◆ **Dataset records**:
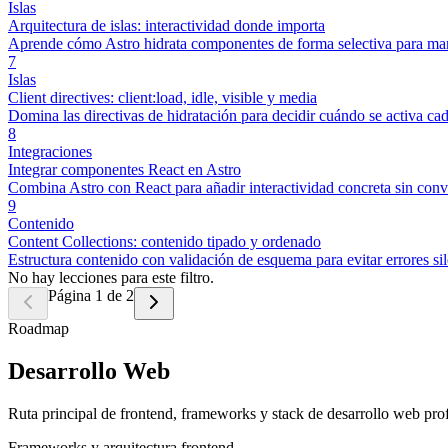
Islas
Arquitectura de islas: interactividad donde importa
Aprende cómo Astro hidrata componentes de forma selectiva para ma
7
Islas
Client directives: client:load, idle, visible y media
Domina las directivas de hidratación para decidir cuándo se activa ca
8
Integraciones
Integrar componentes React en Astro
Combina Astro con React para añadir interactividad concreta sin conv
9
Contenido
Content Collections: contenido tipado y ordenado
Estructura contenido con validación de esquema para evitar errores s
No hay lecciones para este filtro.
Página 1 de 2
Roadmap
Desarrollo Web
Ruta principal de frontend, frameworks y stack de desarrollo web prof
Frameworks y arquitectura frontend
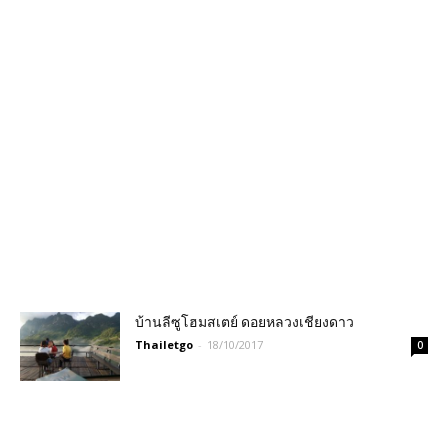
บ้านลีซูโฮมสเตย์ ดอยหลวงเชียงดาว
Thailetgo
-
18/10/2017
0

◆ **Problem to solve**:
Working from the listing above, pick out every line that has "para" and copy it.

◆ **Result below**:
Aprende cómo Astro hidrata componentes de forma selectiva para ma
Domina las directivas de hidratación para decidir cuándo se activa ca
Combina Astro con React para añadir interactividad concreta sin conv
Estructura contenido con validación de esquema para evitar errores s
No hay lecciones para este filtro.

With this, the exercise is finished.